Bir hayvanın rüyalarını gözlemlemek ne yazık ki mümkün değildir fakat onların uyuyan zihinlerinde meydana gelen sesler, görüntüler ve aktiviteler çeşitli ipuçları verebilir.
Bu durumda rüya görme sırasında beyin hücrelerinin hareketlerini gözlemlemek ve bu gözlemleri de hayvanın uyanıklık hâliyle karşılaştırarak anlamaya çalışmak mümkün olabilir.
Beyinlerinin yarısını uyanık tutarak uyuyan yunuslardan tutun, günde 20 saat uyuyan koalalara kadar aslında her bir hayvan, uyku konusunda bir hayli çeşitlidir.
Araştırmalara göre, kuş ve sürüngenler dahil olmak üzere tüm memeliler, REM ve REM dışı uyku evresini deneyimler. Bir hayvanın tıpkı insanda olduğu gibi REM uykusu sırasında rüya görüyor olabileceğini söylemek de mümkündür.
Peki REM uykusundaki her hayvan, rüya görebilir mi?
Örneğin evcil kediler, rüya araştırmasına tabi tutulan ilk hayvanlardan biriydi. Uyku çalışmalarında uzman olan Michel Jouvet, 1960’larda kedilerin uyurkenki davranışlarını gözlemledi ve rüya gördüklerine dair bazı kanıtlar ortaya koydu.
Jouvet’in ifade ettiğine göre kediler, pons ismi verilen bir beyin sapı yapısına sahiptir ve bu yapı, onların REM evresinden geçtiklerinin göstergesidir. Beyinleri REM uykusunun derinliklerinde olan kediler tıpkı uyanıkken olduğu gibi tırmalama, zıplama ve avlanma hareketleri gösterir.
Rüyadaki fareler ise labirent anılarını hatırlar.

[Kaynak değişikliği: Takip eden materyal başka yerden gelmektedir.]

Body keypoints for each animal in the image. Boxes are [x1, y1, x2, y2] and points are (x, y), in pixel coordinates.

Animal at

Yapılan çalışmalar, gün içinde bir labirentte koşan farelerin uykudayken de aynı yolu tekrar koşabildiğini göstermekte. Fare uyandığında, beynin anıları oluşturmaktan ve depolamaktan sorumlu kısmı olan hipokampüs, labirentte gezinmenin nöron düzenini hatırlar.
Ardından uyku hâlinde olan beyin, aynı modeli tekrar üretir ve bu da farenin labirenti hatırladığını ve yeniden öğrendiğini gösterir.

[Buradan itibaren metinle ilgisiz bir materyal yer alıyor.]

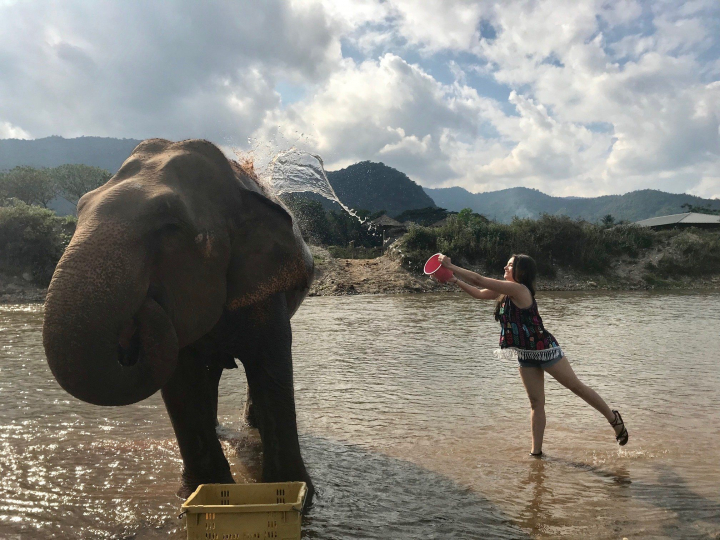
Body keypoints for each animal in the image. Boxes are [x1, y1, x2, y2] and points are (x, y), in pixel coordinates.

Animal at [42, 138, 315, 500]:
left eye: (171, 228)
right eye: (81, 207)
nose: (145, 304)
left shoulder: (265, 290)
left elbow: (270, 366)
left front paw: (296, 491)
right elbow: (181, 379)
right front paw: (201, 491)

Hayvanların rüya görüp görmemesi noktasındaki araştırmalar, hız kesmeden devam ediyor.
Örneğin beyinde sinirsel aktivite eksikliği varsa herhangi bir zihinsel imgelemenin oluşması pek mümkün değildir. Bu nedenle ilk etapta böcekler ve balıklar gibi REM uykusuna dair kanıt göstermeyen hayvanların rüya görmediğine dair görüşler mevcuttu.
Ancak 2022’de ABD ve Almanya’dan bazı araştırmacılar, sıçrayan örümceklerin uyku esnasında gözlerini hareket ettirdiğini ve böylelikle REM evresinden geçerek rüya görebildiğini keşfetti.
Özetle REM evresini yaşayan ve rüya gören tek canlılar insanlar değildir. Rüya görmesinin mümkün olduğu tespit edilebilen bazı hayvanların da bu hayal dünyasına dalma biçimi, farklılıklarla doludur. Bu sebeple minik dostlarımızın rüya görme ihtimali her zaman vardır.